ヘルニアについて
≪鼠径ヘルニア≫
鼠径ヘルニアは足の付け根の少し上(鼡径部)の筋肉が弱い部分から、おなかの中の臓器が脱出してくる病気で、小児期と壮年期以降に多く見られます。成人の場合はそのまま待っていても、膨らみが小さくなったり自然に治るということはなく、手術を行ってヘルニアの穴をふさぐことが必要です。現在の治療では、メッシュという人口の網でヘルニアの入口を塞ぐことが基本です。手術は、3箇所の小さな傷からおなかの中にカメラや手術器具を入れて直す腹腔鏡手術と、膨らんでいる部分を5cmくらい切開して直す鼠径法があります。

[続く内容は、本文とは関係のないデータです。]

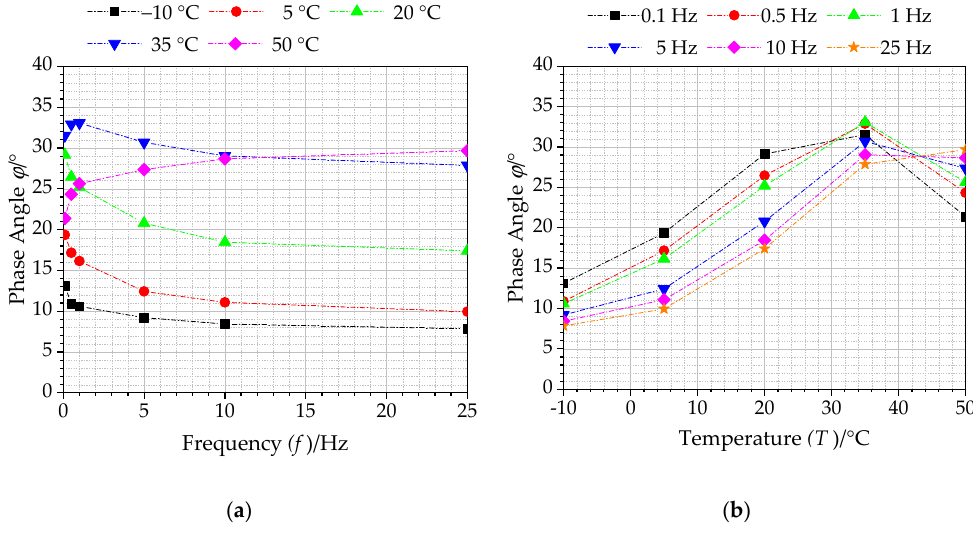
Figure 7. Phase angles of asphalt mixtures with basalt fiber: ( a ) temperature, ( b ) frequency.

当院では成人鼠径ヘルニアに対して1993年から腹腔鏡下手術を導入し、1年間に120~140例の手術を行い、これまでに約1000病変に対して行ってきました。現在は成人鼠径ヘルニアに対して腹腔鏡手術を基本術式としていますが、前立腺や膀胱の手術をしたことがある患者さま、肺や心臓の病気があり全身麻酔をかけることが困難な患者さま、過去のおなかの手術の影響による癒着が想定される患者さまなど、腹腔鏡手術の適応とならない場合もあります。その場合は鼠径法で行います。
腹腔鏡手術
初発ヘルニアに対しての腹腔鏡手術 再発率0.31%
再発ヘルニアに対しての腹腔鏡手術 再発率1.38%
鼠径法 再発率2.4%
【入院期間】
大きな持病のない方は、腹腔鏡手術でも鼠径法どちらの術式でも4泊5日の入院が必要です。手術前日に入院し、翌日手術を行って、手術翌日から数えて3日目に退院予定です。血液をサラサラにする薬を飲んでいる患者さまや、糖尿病がある患者さまは、手術前後の入院が長くなることがあります。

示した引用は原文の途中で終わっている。